La situation, cependant, n’est pas nouvelle. Gilles Babinet, pionnier du numérique en France, le rappelle à l’envi : depuis la première machine à vapeur, l’homme tente de se décharger de son travail sur des outils plus efficaces que lui. Chaque époque a vu disparaître des fonctions — allumeurs de réverbères, clavistes de presse, typographes, pour en voir naître d’autres, parfois inattendues. Qui aurait parié en 1900 que l’avenir professionnel de milliers de jeunes Français passerait, un siècle plus tard, par les claviers d’un ordinateur dans un open space de La Défense ? Qu’il existerait des « gestionnaires de communautés numériques » ou des « ingénieurs en cybersécurité » ?
Cette cyclicité historique, que Spengler aurait sans doute rapprochée des lois organiques de la décadence et du renouveau, invite à la prudence dans les prophéties. Pourtant, une constante se dessine : l’ascension des métiers où l’intelligence émotionnelle joue un rôle central. Le soin aux personnes âgées, l’éducation spécialisée, le soutien psychologique ou l’entraînement sportif personnalisé sont autant de champs d’activité où l’IA échoue encore à imiter l’intuition humaine, la chaleur d’un regard, la subtilité d’une inflexion de voix. Là réside peut-être une planche de salut pour une jeunesse déboussolée par la froideur des machines.
Il y aura aussi les professionnels hybrides, ces centaures modernes qui, loin de s’opposer à l’IA, sauront s’en faire des alliés : médecins utilisant des assistants diagnostiques basés sur les bases de données médicales, juristes vérifiant la jurisprudence via des moteurs d’analyse sémantique, consultants chez Capgemini boostés par des outils prédictifs de gestion de projet. Non pas la guerre de l’homme contre la machine, mais la naissance d’un compagnonnage nouveau, à condition que l’homme accepte de n’être plus seul maître à bord.

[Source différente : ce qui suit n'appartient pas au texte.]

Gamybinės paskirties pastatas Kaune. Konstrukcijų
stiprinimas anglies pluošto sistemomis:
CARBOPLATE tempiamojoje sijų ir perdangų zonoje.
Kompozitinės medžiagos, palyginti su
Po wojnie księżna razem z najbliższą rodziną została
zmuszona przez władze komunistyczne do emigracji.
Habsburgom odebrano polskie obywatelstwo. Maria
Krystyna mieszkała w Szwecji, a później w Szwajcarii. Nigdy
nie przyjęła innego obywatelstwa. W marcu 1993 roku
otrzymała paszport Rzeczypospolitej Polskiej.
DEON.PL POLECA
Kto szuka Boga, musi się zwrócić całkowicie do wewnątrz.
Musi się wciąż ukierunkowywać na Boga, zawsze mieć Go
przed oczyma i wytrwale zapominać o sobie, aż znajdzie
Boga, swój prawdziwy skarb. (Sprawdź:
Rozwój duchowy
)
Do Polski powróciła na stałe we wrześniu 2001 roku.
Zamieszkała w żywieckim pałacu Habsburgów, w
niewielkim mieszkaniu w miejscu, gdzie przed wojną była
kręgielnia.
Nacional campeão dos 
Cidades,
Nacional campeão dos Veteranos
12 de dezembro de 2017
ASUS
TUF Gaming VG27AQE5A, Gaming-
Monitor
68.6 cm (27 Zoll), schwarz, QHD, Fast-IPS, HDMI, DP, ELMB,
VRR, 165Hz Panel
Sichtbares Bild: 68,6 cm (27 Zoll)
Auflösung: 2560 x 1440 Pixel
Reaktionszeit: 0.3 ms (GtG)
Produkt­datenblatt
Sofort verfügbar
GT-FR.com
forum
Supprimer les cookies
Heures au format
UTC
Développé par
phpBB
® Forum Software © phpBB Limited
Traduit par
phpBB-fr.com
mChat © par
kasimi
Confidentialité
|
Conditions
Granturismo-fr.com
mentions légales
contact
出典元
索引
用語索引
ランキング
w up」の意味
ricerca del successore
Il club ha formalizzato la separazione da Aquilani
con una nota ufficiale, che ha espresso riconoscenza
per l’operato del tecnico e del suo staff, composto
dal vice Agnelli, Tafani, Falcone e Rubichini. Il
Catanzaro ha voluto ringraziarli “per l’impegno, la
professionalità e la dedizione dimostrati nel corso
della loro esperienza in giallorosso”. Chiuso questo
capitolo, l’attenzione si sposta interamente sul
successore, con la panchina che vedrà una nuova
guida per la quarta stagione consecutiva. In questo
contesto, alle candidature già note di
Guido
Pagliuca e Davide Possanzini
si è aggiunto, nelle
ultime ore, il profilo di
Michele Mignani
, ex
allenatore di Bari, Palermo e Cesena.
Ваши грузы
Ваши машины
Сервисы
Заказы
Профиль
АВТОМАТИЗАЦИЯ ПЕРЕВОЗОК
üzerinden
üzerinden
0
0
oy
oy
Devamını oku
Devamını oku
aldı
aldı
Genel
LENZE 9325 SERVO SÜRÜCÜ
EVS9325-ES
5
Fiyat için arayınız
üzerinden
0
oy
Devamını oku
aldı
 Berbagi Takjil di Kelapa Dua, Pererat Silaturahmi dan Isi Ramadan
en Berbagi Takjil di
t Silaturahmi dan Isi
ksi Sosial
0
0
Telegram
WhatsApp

La question n’est donc plus : « Mon emploi sera-t-il supprimé ? », mais bien : « Suis-je capable de collaborer avec des machines intelligentes ? » Car l’avenir appartient moins aux diplômés des grandes écoles qu’aux esprits plastiques, curieux, adaptables. À ceux qui, selon la belle expression de Jünger dans Le Travailleur, seront capables de se transformer à mesure que l’histoire les transforme.
Dans cette redistribution des cartes, les classes moyennes occidentales, si longtemps protégées par le compromis fordiste d’après-guerre, pourraient bien voir leur place rétrécir encore. Le rêve d’un emploi stable, bien payé, pour une compétence moyenne dans un secteur stable, s’effiloche. Le nouveau monde, plus instable, plus compétitif, plus inégal aussi, s’installe peu à peu. Il a les traits d’un technicien surqualifié, d’un robot silencieux, d’un algorithme à la mémoire infinie.
Reste à savoir si ce monde sera encore le nôtre.